Another weekend, and another fantastic win for Tottenham Hotspur.
Mauricio Pochettino’s side’s 3-0 win over Bournemouth once again showcased something that we’ve all known for a few months now – this Tottenham side really is rather good.
The trouble is, so are the Leicester outfit currently sitting five points clear of them.
In recent weeks I’ve written about the fact that on paper, Arsenal have never had a better opportunity to win the league than they have done this season; and also highlighted that in true Arsenal fashion, they’ve wasted the opportunity.
And now, as I glance over to the white half of North London, I’m inclined to come to the same conclusion about Spurs.
At this stage, I’d be very surprised if Leicester didn’t go on to win the league.
With just eight games to go, and Claudio Ranieri’s side in this sort of form, it seems highly improbable that five points will be dropped whilst one of Leicester’s title rivals doesn’t drop any.

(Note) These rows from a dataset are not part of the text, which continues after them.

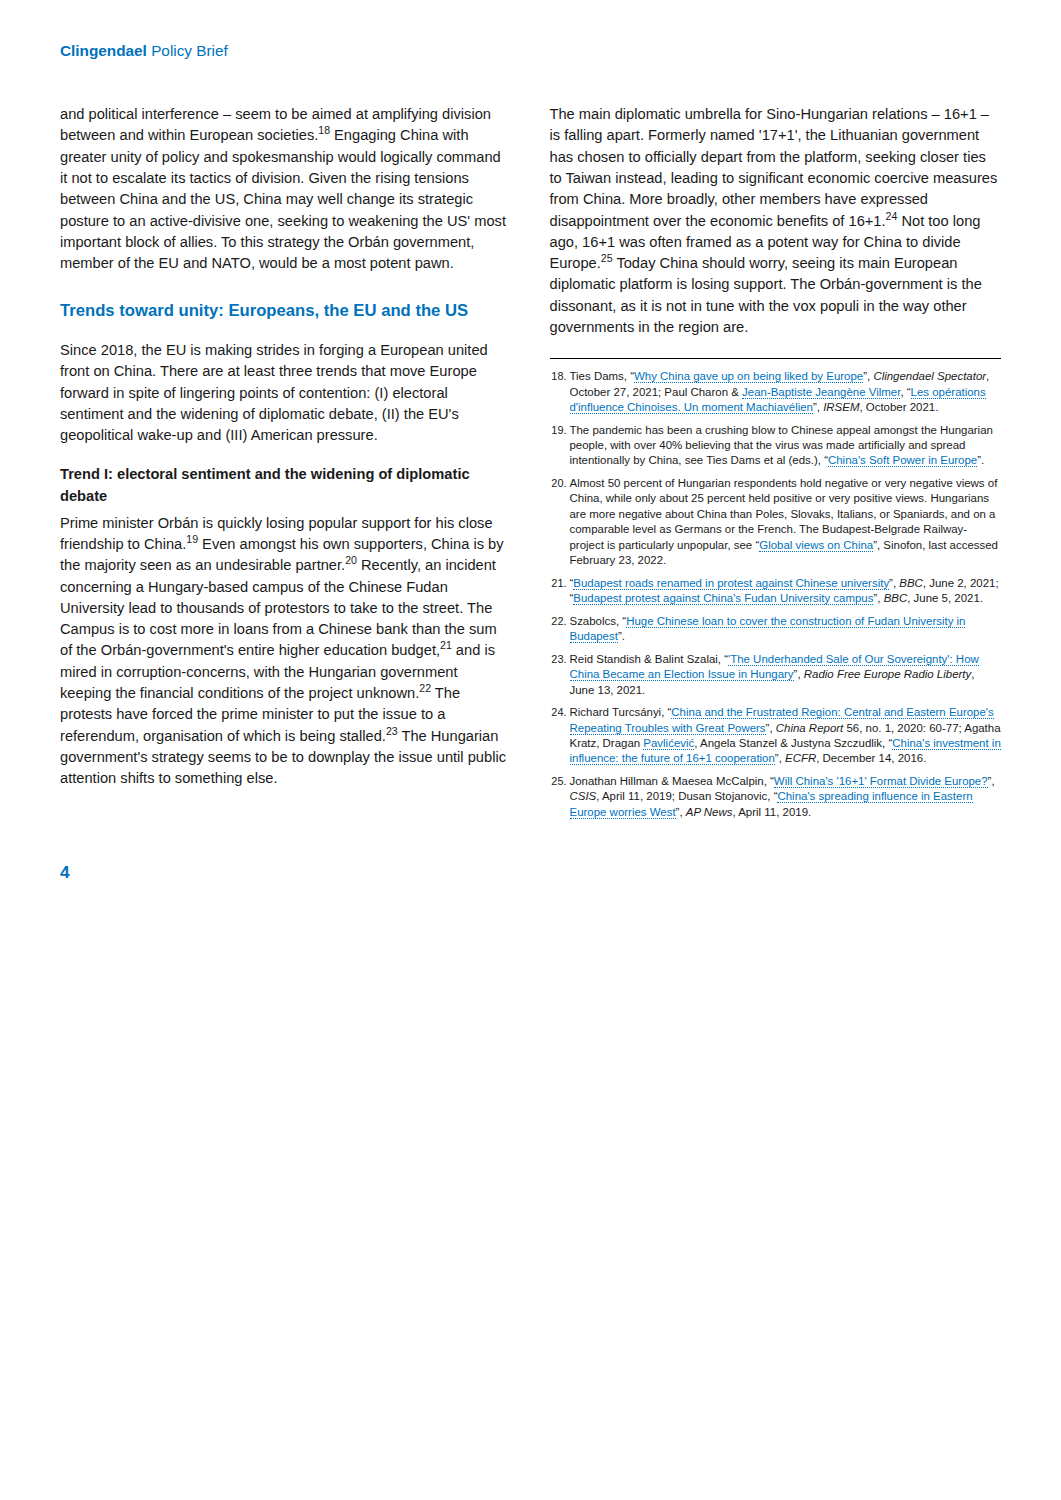Clingendael Policy Brief
and political interference – seem to be aimed at amplifying division between and within European societies.18 Engaging China with greater unity of policy and spokesmanship would logically command it not to escalate its tactics of division. Given the rising tensions between China and the US, China may well change its strategic posture to an active-divisive one, seeking to weakening the US' most important block of allies. To this strategy the Orbán government, member of the EU and NATO, would be a most potent pawn.
Trends toward unity: Europeans, the EU and the US
Since 2018, the EU is making strides in forging a European united front on China. There are at least three trends that move Europe forward in spite of lingering points of contention: (I) electoral sentiment and the widening of diplomatic debate, (II) the EU's geopolitical wake-up and (III) American pressure.
Trend I: electoral sentiment and the widening of diplomatic debate
Prime minister Orbán is quickly losing popular support for his close friendship to China.19 Even amongst his own supporters, China is by the majority seen as an undesirable partner.20 Recently, an incident concerning a Hungary-based campus of the Chinese Fudan University lead to thousands of protestors to take to the street. The Campus is to cost more in loans from a Chinese bank than the sum of the Orbán-government's entire higher education budget,21 and is mired in corruption-concerns, with the Hungarian government keeping the financial conditions of the project unknown.22 The protests have forced the prime minister to put the issue to a referendum, organisation of which is being stalled.23 The Hungarian government's strategy seems to be to downplay the issue until public attention shifts to something else.
The main diplomatic umbrella for Sino-Hungarian relations – 16+1 – is falling apart. Formerly named '17+1', the Lithuanian government has chosen to officially depart from the platform, seeking closer ties to Taiwan instead, leading to significant economic coercive measures from China. More broadly, other members have expressed disappointment over the economic benefits of 16+1.24 Not too long ago, 16+1 was often framed as a potent way for China to divide Europe.25 Today China should worry, seeing its main European diplomatic platform is losing support. The Orbán-government is the dissonant, as it is not in tune with the vox populi in the way other governments in the region are.
Ties Dams, “Why China gave up on being liked by Europe”, Clingendael Spectator, October 27, 2021; Paul Charon & Jean-Baptiste Jeangène Vilmer, “Les opérations d'influence Chinoises. Un moment Machiavélien”, IRSEM, October 2021.
The pandemic has been a crushing blow to Chinese appeal amongst the Hungarian people, with over 40% believing that the virus was made artificially and spread intentionally by China, see Ties Dams et al (eds.), “China's Soft Power in Europe”.
Almost 50 percent of Hungarian respondents hold negative or very negative views of China, while only about 25 percent held positive or very positive views. Hungarians are more negative about China than Poles, Slovaks, Italians, or Spaniards, and on a comparable level as Germans or the French. The Budapest-Belgrade Railway-project is particularly unpopular, see “Global views on China”, Sinofon, last accessed February 23, 2022.
“Budapest roads renamed in protest against Chinese university”, BBC, June 2, 2021; “Budapest protest against China's Fudan University campus”, BBC, June 5, 2021.
Szabolcs, “Huge Chinese loan to cover the construction of Fudan University in Budapest”.
Reid Standish & Balint Szalai, “'The Underhanded Sale of Our Sovereignty': How China Became an Election Issue in Hungary”, Radio Free Europe Radio Liberty, June 13, 2021.
Richard Turcsányi, “China and the Frustrated Region: Central and Eastern Europe's Repeating Troubles with Great Powers”, China Report 56, no. 1, 2020: 60-77; Agatha Kratz, Dragan Pavlićević, Angela Stanzel & Justyna Szczudlik, “China's investment in influence: the future of 16+1 cooperation”, ECFR, December 14, 2016.
Jonathan Hillman & Maesea McCalpin, “Will China's '16+1' Format Divide Europe?”, CSIS, April 11, 2019; Dusan Stojanovic, “China's spreading influence in Eastern Europe worries West”, AP News, April 11, 2019.
4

It just isn’t going to happen.
So, Leicester will – almost certainly – be crowned Champions.
For Arsene Wenger, it’s yet another case of ‘what might have been’.
For Mauricio Pochettino, it’s probably his first taste. And potentially his last for a while, too.
You see, it’s unlikely that we’ll see a season like this again for a very, very long time.
Man United, Chelsea, Liverpool, Man City and Arsenal have all underachieved.
Every single one of them.
For the last couple of decades, the aforementioned clubs have belonged to a select group, a group that Spurs have aspired to be part of.
They’ve knocked on the door a couple of times; they’ve even got into the group for one brief period. But generally speaking, they’ve been banging on the glass ceiling just below them.
But this year, that ceiling’s been smashed, and for all of the superlatives one can use to describe Tottenham, we can’t pretend that they’ve taken enough of advantage of it.
In August, they lost 1-0 to a poor Manchester United side.
In December, they lost to a dismal Newcastle side.
In January, they lost to Leicester City.
Turn those three losses into draws, and the table would look pretty different.
Leicester would have two points less and be sitting on 64 points.
Tottenham would have three points more and be sitting on 64 points, with a vastly superior goal difference to Leicester.
In short, had they not lost those three games that they really shouldn’t have, they’d be in pole position to win the title, their first since 1961.
Statistics like this highlight the fact that football is a game of fine margins, but from a Tottenham perspective, this must be heartbreaking.
Unless something unexpected happens, Spurs will be pipped at the post by Leicester, and with all of the aforementioned elite teams sure to spend significantly this summer, Tottenham may never get another opportunity like this.
So whilst we must congratulate Spurs for their terrific run of form, we must remember that if it wasn’t for three little blips, they’d be on their way to the league now.